Vous n’avez pas honte !

© Pexels Mart Production

J’avance dans la rue. Sac à dos sur le dos, je marche d’un pas tranquille. Je tiens mon chien de la main gauche et garde la droite libre au cas où. Ma canne est repliée dans ma poche.
Mon chien m’accompagne partout, l’avantage du handicap ! Je l’emmène à la banque, à la pharmacie, à la boulangerie, au travail…
Parfois, je repense à l’accident qui m’a couté la vue. Je ne ressens pas d’amertume ou de regret, juste une nostalgie. Celle de ne plus voir les couleurs, le ciel, l’horizon, les couchers de soleil, l’éveil de la nature au printemps.
Alors je compense avec mes autres sens. J’entends les saisons, le vent, la pluie, j’imagine le monde qui m’entoure. Il se colore d’odeurs et de parfums.
Mes oreilles, j’en ai fait mon métier. Je suis ingénieur du son chez Bose. J’adore mon travail. J’améliore les performances acoustiques du matériel sono haut de gamme.
J’aime rire. Au travail, ils ne tombent plus dans le panneau. Parfois, dans le bus ou dans la rue quand j’entends des gens rire, je me retourne brutalement et je leur lance sur un ton amer :
– Ah ! Quelle ambiance !
Je surenchéris sur un ton péremptoire :
– Qu’est-ce qu’on s’amuse !
Les rires cessent aussitôt. Les uns ne comprennent pas, les autres se demandent ce qui se passe.
– Ça vous fait rire ? j’ajoute parfois sur un ton inquisiteur.

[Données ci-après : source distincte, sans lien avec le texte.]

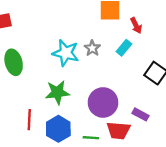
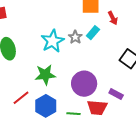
cyan rectangle: (124, 48) -> (93, 33), moved
cyan star: (66, 53) -> (52, 41), turned 30
red line: (29, 120) -> (21, 98), turned 48

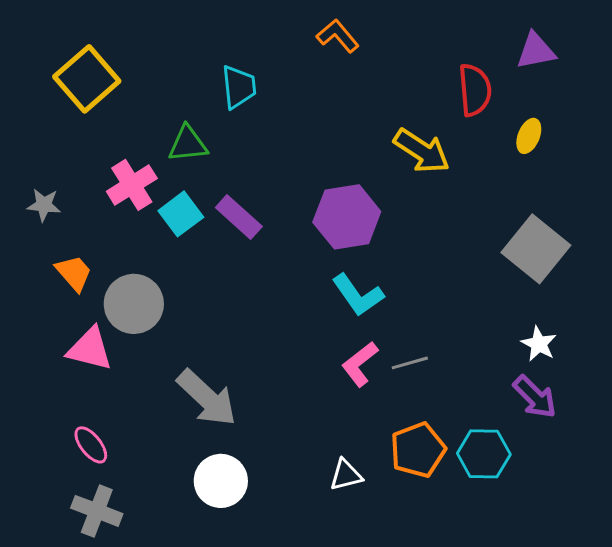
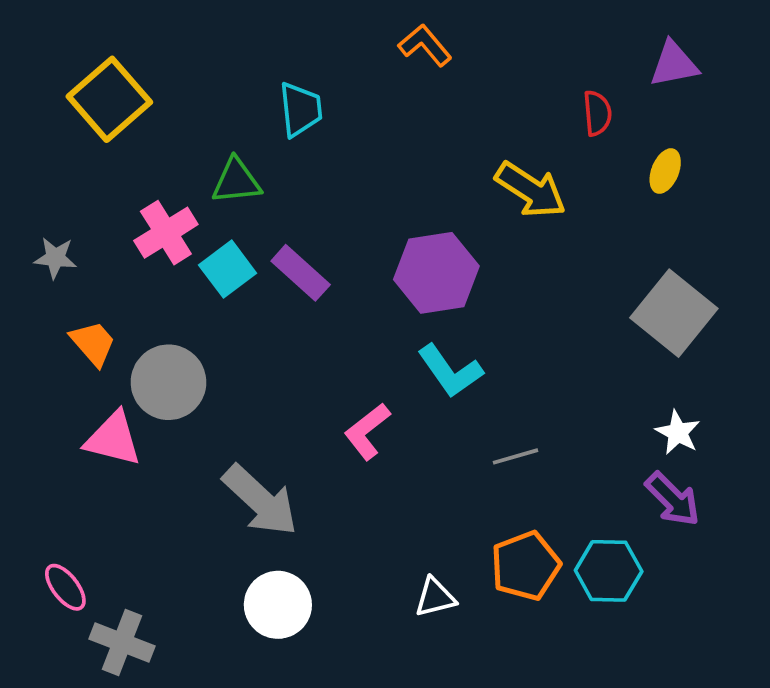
red semicircle: (475, 90) -> (597, 113), size x0.7
pink L-shape: (360, 364) -> (367, 431), moved
pink ellipse: (91, 445) -> (65, 587), moved

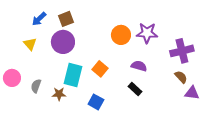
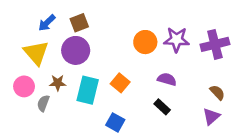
yellow triangle: (30, 44) -> (36, 53), size x1.6
purple cross: (182, 51) -> (215, 44), moved
pink circle: (12, 78) -> (24, 86), moved
purple triangle: (192, 93) -> (211, 116), moved, turned -49
brown star: (59, 94) -> (58, 83), moved

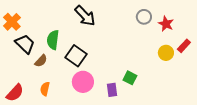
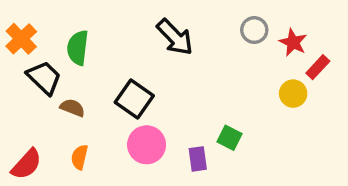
black arrow: (85, 16) -> (175, 37), moved
green semicircle: (53, 40) -> (78, 48), moved
red rectangle: (184, 46) -> (318, 67), moved
brown semicircle: (41, 61) -> (72, 108), turned -112

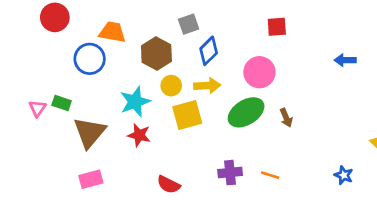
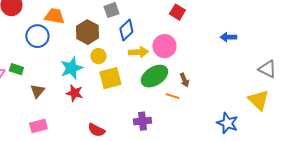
red square: (277, 27) -> (177, 12), turned 35
yellow arrow: (207, 86) -> (138, 52), moved
brown triangle: (90, 132) -> (37, 91), size x0.6
orange line: (270, 175) -> (172, 96), moved
blue star: (344, 175) -> (227, 123), size x1.5

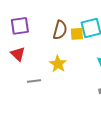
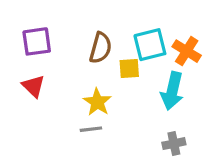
yellow square: (77, 34) -> (129, 69), moved
gray line: (34, 81) -> (91, 129), moved

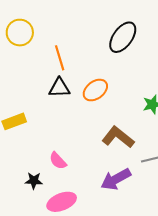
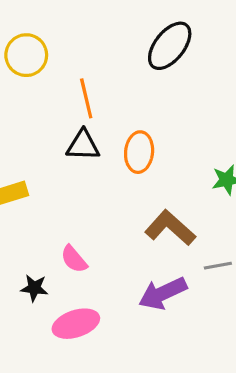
black ellipse: (123, 37) -> (170, 46), moved
orange ellipse: (95, 90) -> (139, 152), turned -50

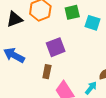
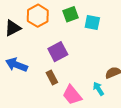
brown rectangle: (47, 72) -> (52, 77), turned -32
cyan arrow: (91, 88) -> (98, 89), turned -64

Le groupe se disloque. Il devient le centre d’un conflit imaginaire, je sens le malaise s’installer. J’imagine les visages dépités, embarrassés. Je les achève en leur lançant :
– c’est moche de se moquer d’une aveugle !
Intérieurement c’est l’euphorie, je me roule par terre. Si certains tentent l’excuse ou l’explication. J’y mets un haut-là immédiat :
– Taisez-vous, vous n’avez donc pas honte ! Leur dis-je alors que je m’éloigne avec mon chien en utilisant ostensiblement ma canne.